» **CONSIGNE A**
Répondez aux questions suivantes à partir de l'extrait ci-dessous.
(i) Depuis quelle date les ententes signées avec Jasper Park Lodge visées par la demande de communication ont-elles été conclues ?
(ii) De quels mois et années les baux de la Couronne sont-ils datés ?
(iii) Dans quel paragraphe de la Loi l'orientation générale et l'objet de la Loi sont-ils précisés ?

Les questions en litige

[19]            À mon avis, la demanderesse soulève trois questions importantes dans la présente demande soumise à l'examen de la Cour.

Portée de la demande

[20]            Tout d'abord, la demanderesse dit que les baux de la Couronne ne devraient pas être divulgués en réponse à la demande de communication (l'identité de la personne à l'origine de cette demande est inconnue) parce qu'ils échappent à la portée de celle-ci.     


[21]            La demande faisait état d'[traduction] « une copie de toutes les ententes signées avec Jasper Park Lodge depuis le 1er avril 1997 » . Les baux de la Couronne sont datés des mois d'avril 1969 et de février 1982 respectivement. L'organisme est d'avis que les baux de la Couronne devraient être communiqués étant donné les références faites à ceux-ci dans d'autres documents satisfaisant aux paramètres de la demande et leur pertinence historique et contextuelle à l'égard des ententes signées depuis le 1er avril 1997.

[22]            La demanderesse fait remarquer que les baux de la Couronne ont été signés bien avant 1997 et qu'ils l'ont été par Sa Majesté la Reine du chef du Canada et la Compagnie des chemins de fer nationaux du Canada, et non par le Jasper Park Lodge.

[23]            Qui plus est, les documents qui font référence aux baux de la Couronne sont des consentements de l'Agence Parcs Canada à des sous-locations à bail entre CP Hôtels et les locataires commerciaux du Jasper Park Lodge. La demanderesse n'était pas au courant que ces documents étaient pris en compte pour la divulgation dans le cadre de la demande de communication et elle ne s'est en fait pas vu accorder par l'organisme la possibilité de s'opposer à cette divulgation.

[24]            Essentiellement, la demanderesse dit que la Loi ne contient aucune disposition exigeant la communication d'un document d'un tiers simplement parce que d'autres documents qui doivent être divulgués y font référence. La référence à un document d'un tiers ne peut rendre nécessaire sa divulgation sous le régime de la Loi si ce document échappe à la portée de la demande ou est visé par les exceptions énoncées à l'article 20 de la Loi.

[25]            Cette question soulève deux points importants que la Cour doit examiner. En premier lieu, la Cour doit décider si un tiers dans la position de la demanderesse qui exerce un recours en révision au titre de l'article 44 de la Loi peut faire valoir des objections relativement à la pertinence et à la portée de la demande pour empêcher la divulgation. La demanderesse convient que la Loi ne comporte aucune disposition particulière pour guider la Cour relativement à cette question mais elle l'invite à appliquer les motifs généraux de contrôle judiciaire à la décision.

[26]            Ma conclusion sur ce point est que, pour l'examen d'une demande de révision présentée par un tiers au titre de l'article 44, la Cour doit se pencher sur les particularités de la Loi et le régime général de divulgation que la Loi prévoit.

[27]            L'orientation générale et l'objet de la Loi sont précisés au paragraphe 2(1).

[28]            La lecture de cette disposition m'amène à conclure que le législateur voulait faire en sorte que le public ait accès aux documents de l'administration fédérale et que les exceptions à ce droit soient précises et limitées.

» **Entrées de données recueillies**
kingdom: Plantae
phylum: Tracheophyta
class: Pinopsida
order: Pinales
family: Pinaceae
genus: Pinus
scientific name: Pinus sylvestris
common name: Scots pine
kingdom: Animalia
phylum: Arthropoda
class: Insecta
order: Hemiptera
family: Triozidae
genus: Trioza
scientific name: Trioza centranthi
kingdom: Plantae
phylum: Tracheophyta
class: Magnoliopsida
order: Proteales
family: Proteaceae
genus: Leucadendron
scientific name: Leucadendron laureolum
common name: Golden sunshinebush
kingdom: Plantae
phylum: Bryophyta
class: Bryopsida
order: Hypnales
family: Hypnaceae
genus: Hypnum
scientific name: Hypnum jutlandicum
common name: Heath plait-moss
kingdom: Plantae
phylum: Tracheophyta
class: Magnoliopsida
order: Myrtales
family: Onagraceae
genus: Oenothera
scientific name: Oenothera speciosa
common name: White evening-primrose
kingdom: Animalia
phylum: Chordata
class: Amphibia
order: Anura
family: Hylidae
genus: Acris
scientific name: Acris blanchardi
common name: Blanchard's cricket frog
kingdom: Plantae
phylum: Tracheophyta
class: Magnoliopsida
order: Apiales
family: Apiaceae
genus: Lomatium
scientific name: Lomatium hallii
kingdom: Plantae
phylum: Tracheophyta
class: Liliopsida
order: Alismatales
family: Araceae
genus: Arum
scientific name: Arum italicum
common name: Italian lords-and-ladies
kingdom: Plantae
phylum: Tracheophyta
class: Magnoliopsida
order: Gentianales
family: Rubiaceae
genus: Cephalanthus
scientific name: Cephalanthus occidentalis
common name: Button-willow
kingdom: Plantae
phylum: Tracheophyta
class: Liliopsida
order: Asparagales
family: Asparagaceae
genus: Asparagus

» **CONSIGNE B**
Mettez à jour la portion de la liste qui va de la ligne contenant « family: Triozidae » jusqu'à la ligne contenant « genus: Oenothera », toutes deux comprises. Remplacez « common name » par « nom vernaculaire » sans rien modifier d'autre et ne redonnez que ces lignes.

» **RÉPONSE A**
(i) Depuis le 1er avril 1997.
(ii) D'avril 1969 et de février 1982.
(iii) Au paragraphe 2(1).

» **RÉPONSE B**
family: Triozidae
genus: Trioza
scientific name: Trioza centranthi
kingdom: Plantae
phylum: Tracheophyta
class: Magnoliopsida
order: Proteales
family: Proteaceae
genus: Leucadendron
scientific name: Leucadendron laureolum
nom vernaculaire: Golden sunshinebush
kingdom: Plantae
phylum: Bryophyta
class: Bryopsida
order: Hypnales
family: Hypnaceae
genus: Hypnum
scientific name: Hypnum jutlandicum
nom vernaculaire: Heath plait-moss
kingdom: Plantae
phylum: Tracheophyta
class: Magnoliopsida
order: Myrtales
family: Onagraceae
genus: Oenothera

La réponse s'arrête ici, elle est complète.